Current Issues/Society, Philosophy

Review: Being Mortal

Cover of "Being Mortal," featuring a single blade of grass against a beige background.

Title: Being Mortal: Medicine and What Matters in the End

Author: Atul Gawande

Genre: Current Issues/Philosophy

Trigger Warnings: Death, death of parents, dying, aging, medical procedures, cancer

Back Cover:

Medicine has triumphed in modern times, transforming the dangers of childbirth, injury, and disease from harrowing to manageable. But when it comes to the inescapable realities of aging and death, what medicine can do often runs counter to what it should.

Through eye-opening research and gripping stories of his own patients and family, Atul Gawande, a practicing surgeon, reveals the suffering this dynamic has produced. Nursing homes, devoted above all to safety, battle with residents over the food they are allowed to eat and the choices they are allowed to make. Doctors, uncomfortable discussing patients’ anxieties about death, fall back on false hopes and treatments that are actually shortening lives instead of improving them.

In his bestselling books, Gawande has fearlessly revealed the struggles of his profession. Now he examines its ultimate limitations and failures–in his own practices as well as others’–as life draws to a close. Riveting, honest, and humane, Being Mortal shows how the ultimate goal is not a good death but a good life–all the way to the very end.

Review:

This is a really interesting book, and though the topic of illness, aging, and inevitable death is not exactly one people like thinking about, Atul Gawande proposes that the process of dying would be a less horrible experience if we did think about them.

There are a lot of different examples covered in this book, from people interviewed for this book to people Atul has seen in his own practice as a surgeon to his own father’s process of dying. But everything really comes down to a few main ideas:

  • You are 100% going to die eventually and it will likely be a process, so it’s essential to think about what you want and tell the people who will be making decisions for you when you’re incapacitated.
  • The medical profession is more focused on solving individual problems than how those solutions will affect quality of life, even in terminal patients, and that’s something that should be changed.
  • Elder care facilities like nursing homes are more focused on safety than supporting those people who need daily assistance to live the life they want, and that also should be changed.
  • Every medical intervention comes with a quality of life tradeoff, and people who are terminal (whether from age or illness) and their families are usually happier and more satisfied if quality of life takes precidence over extending life.
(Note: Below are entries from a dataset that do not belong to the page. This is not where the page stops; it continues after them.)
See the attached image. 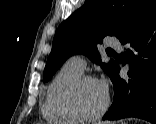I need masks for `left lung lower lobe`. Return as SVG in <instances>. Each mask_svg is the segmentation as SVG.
Instances as JSON below:
<instances>
[{
    "label": "left lung lower lobe",
    "mask_w": 156,
    "mask_h": 124,
    "mask_svg": "<svg viewBox=\"0 0 156 124\" xmlns=\"http://www.w3.org/2000/svg\"><path fill=\"white\" fill-rule=\"evenodd\" d=\"M127 44L121 54L128 63V80L119 76L117 62L110 78L114 98L103 120L139 117L156 124V0H150L135 26L120 39Z\"/></svg>",
    "instance_id": "left-lung-lower-lobe-1"
}]
</instances>
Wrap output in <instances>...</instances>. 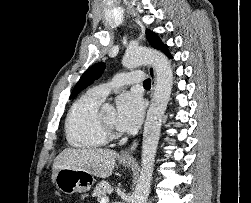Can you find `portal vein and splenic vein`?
I'll return each instance as SVG.
<instances>
[{
	"mask_svg": "<svg viewBox=\"0 0 251 203\" xmlns=\"http://www.w3.org/2000/svg\"><path fill=\"white\" fill-rule=\"evenodd\" d=\"M109 202V198L108 197H103L101 199V202L100 203H108Z\"/></svg>",
	"mask_w": 251,
	"mask_h": 203,
	"instance_id": "obj_1",
	"label": "portal vein and splenic vein"
}]
</instances>
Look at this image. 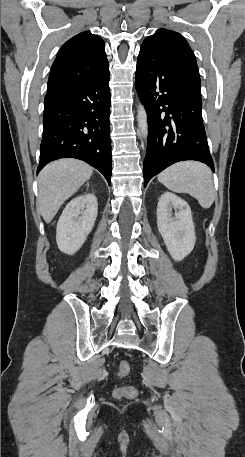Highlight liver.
Instances as JSON below:
<instances>
[{
  "mask_svg": "<svg viewBox=\"0 0 245 457\" xmlns=\"http://www.w3.org/2000/svg\"><path fill=\"white\" fill-rule=\"evenodd\" d=\"M92 166L76 158H60L42 168L38 176L37 204L45 222H51L64 200L90 178Z\"/></svg>",
  "mask_w": 245,
  "mask_h": 457,
  "instance_id": "obj_1",
  "label": "liver"
}]
</instances>
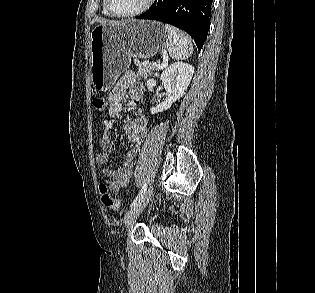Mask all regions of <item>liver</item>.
Segmentation results:
<instances>
[{
  "label": "liver",
  "mask_w": 315,
  "mask_h": 293,
  "mask_svg": "<svg viewBox=\"0 0 315 293\" xmlns=\"http://www.w3.org/2000/svg\"><path fill=\"white\" fill-rule=\"evenodd\" d=\"M94 22H100V23H102V24H107L106 21L99 20V19H94V20L92 21V23H94ZM118 23H120V22H110V24H118Z\"/></svg>",
  "instance_id": "liver-1"
}]
</instances>
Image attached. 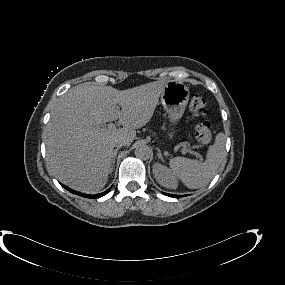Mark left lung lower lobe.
<instances>
[{
	"instance_id": "1",
	"label": "left lung lower lobe",
	"mask_w": 285,
	"mask_h": 285,
	"mask_svg": "<svg viewBox=\"0 0 285 285\" xmlns=\"http://www.w3.org/2000/svg\"><path fill=\"white\" fill-rule=\"evenodd\" d=\"M168 196H171V197H175V195H171V194H166ZM177 197H180V196H177Z\"/></svg>"
}]
</instances>
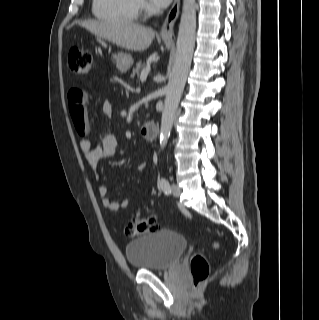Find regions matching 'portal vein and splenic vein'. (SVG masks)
<instances>
[{
  "label": "portal vein and splenic vein",
  "mask_w": 319,
  "mask_h": 320,
  "mask_svg": "<svg viewBox=\"0 0 319 320\" xmlns=\"http://www.w3.org/2000/svg\"><path fill=\"white\" fill-rule=\"evenodd\" d=\"M151 68L150 67H146L142 70L141 75H140V79L142 82L146 81L147 76L150 72Z\"/></svg>",
  "instance_id": "portal-vein-and-splenic-vein-1"
}]
</instances>
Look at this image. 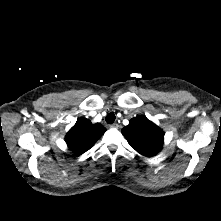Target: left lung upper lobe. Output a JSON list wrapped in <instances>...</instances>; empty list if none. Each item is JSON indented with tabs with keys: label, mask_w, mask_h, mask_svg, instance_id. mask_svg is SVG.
<instances>
[{
	"label": "left lung upper lobe",
	"mask_w": 221,
	"mask_h": 221,
	"mask_svg": "<svg viewBox=\"0 0 221 221\" xmlns=\"http://www.w3.org/2000/svg\"><path fill=\"white\" fill-rule=\"evenodd\" d=\"M122 134L133 149L146 157H152L162 149L163 131L145 116L131 119Z\"/></svg>",
	"instance_id": "1"
}]
</instances>
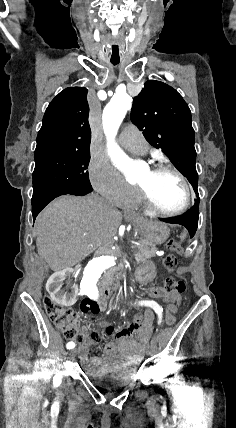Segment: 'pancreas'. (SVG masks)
Wrapping results in <instances>:
<instances>
[{
	"label": "pancreas",
	"mask_w": 236,
	"mask_h": 428,
	"mask_svg": "<svg viewBox=\"0 0 236 428\" xmlns=\"http://www.w3.org/2000/svg\"><path fill=\"white\" fill-rule=\"evenodd\" d=\"M132 248H137L135 258L137 262H141V264H144V262L150 260V258H154L156 252H158L156 246H150V248H147V246H143V248H140V246H132ZM113 256H119V252H113ZM107 276L108 274H104V278H107Z\"/></svg>",
	"instance_id": "pancreas-1"
}]
</instances>
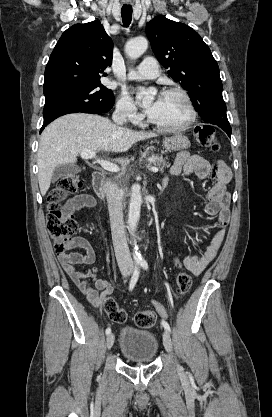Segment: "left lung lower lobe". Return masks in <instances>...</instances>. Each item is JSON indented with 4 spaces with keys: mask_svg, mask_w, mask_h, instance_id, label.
Wrapping results in <instances>:
<instances>
[{
    "mask_svg": "<svg viewBox=\"0 0 272 417\" xmlns=\"http://www.w3.org/2000/svg\"><path fill=\"white\" fill-rule=\"evenodd\" d=\"M223 130L228 134L229 137L231 136V131H232L231 128L230 129L224 128Z\"/></svg>",
    "mask_w": 272,
    "mask_h": 417,
    "instance_id": "left-lung-lower-lobe-1",
    "label": "left lung lower lobe"
}]
</instances>
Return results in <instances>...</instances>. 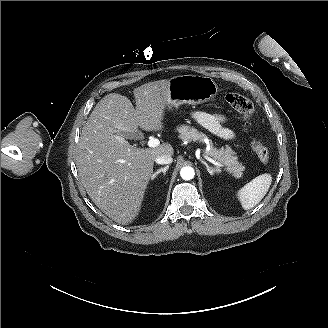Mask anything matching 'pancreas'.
Returning <instances> with one entry per match:
<instances>
[{
	"label": "pancreas",
	"instance_id": "pancreas-1",
	"mask_svg": "<svg viewBox=\"0 0 328 328\" xmlns=\"http://www.w3.org/2000/svg\"><path fill=\"white\" fill-rule=\"evenodd\" d=\"M178 132L180 138L186 141H202L205 138L204 134L199 133L195 128L190 129L187 125L179 127ZM207 155L226 165L227 173L235 178L241 177L242 171L245 170V166L239 164L236 152L229 145L220 150L211 147Z\"/></svg>",
	"mask_w": 328,
	"mask_h": 328
}]
</instances>
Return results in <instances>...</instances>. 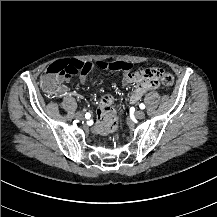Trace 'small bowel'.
<instances>
[{"mask_svg": "<svg viewBox=\"0 0 217 217\" xmlns=\"http://www.w3.org/2000/svg\"><path fill=\"white\" fill-rule=\"evenodd\" d=\"M131 69V68H130ZM81 82L85 81V76L82 75L80 77ZM66 79L62 78L60 83L63 84ZM138 82L135 74L130 72V70L124 73L122 78V86L127 87L131 84ZM61 90L67 91L66 88H62ZM152 93V87L149 84L140 85L138 84L134 87L132 92L128 97V101L130 104H135L139 101V99L144 96H149ZM114 98L111 94H103L99 97L97 102V108L95 110L96 128L93 129L94 133L101 132L106 134H113L119 128V121L116 118V110L112 105Z\"/></svg>", "mask_w": 217, "mask_h": 217, "instance_id": "c3829d8e", "label": "small bowel"}]
</instances>
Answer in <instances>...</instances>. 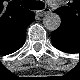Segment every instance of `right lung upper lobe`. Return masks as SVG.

Though at times the book felt a little longer than it needed to be and the tendency to start an example, move on to another one, and then go back to finish the first made it hard to follow at times (possibly exaggerated by the fact that I read this as an audiobook), this was a really good read. Not necessarily one that I enjoyed, but it was engaging and I think the topic is important.

I have been thinking about and preparing for my death for the last few years. I’m not terminally ill or elderly or anything, I just have a certainty (despite a complete lack of evidence) that I’m going to die at or before age 30. So these kinds of discussions don’t make me uncomfortable because I’ve been having them with myself and my husband fairly regularly. If you’re not prepared to face your own mortality, this book may make you very uncomfortable. But at the same time, it’s important to think about what trade-offs you’re willing to make and what things are non-negotiable for you. If it came down to “This surgery will save your life but you won’t be able to do X anymore,” is it worth it to you to live without X or would you rather focus on comfort care than live without X? These are the kinds of questions this book makes you consider.

It also makes you rethink nursing homes. If you’ve ever visited an older relative in a nursing home, looked for a nursing home for yourself or your parent(s), or happen to be like me and did nurse aide clinicals in a nursing home, you know nobody likes being there and they’re sad, depressing places full of sad old people waiting to die. And this book makes a good point that nursing homes focus on safety over agency – keeping the people alive at the cost of giving them any control over their lives, being an institution instead of “home” for the people who live there.

This review could get really long if I addressed every good point it made. It made a ton of them, and has a bunch of stuff worth talking about. Though it doesn’t really give advice for actually having these conversations (my husband really does not think, “Happy birthday! Now that you’re getting older, let’s talk about end-of-life wishes” is going to go over well), they’re essential.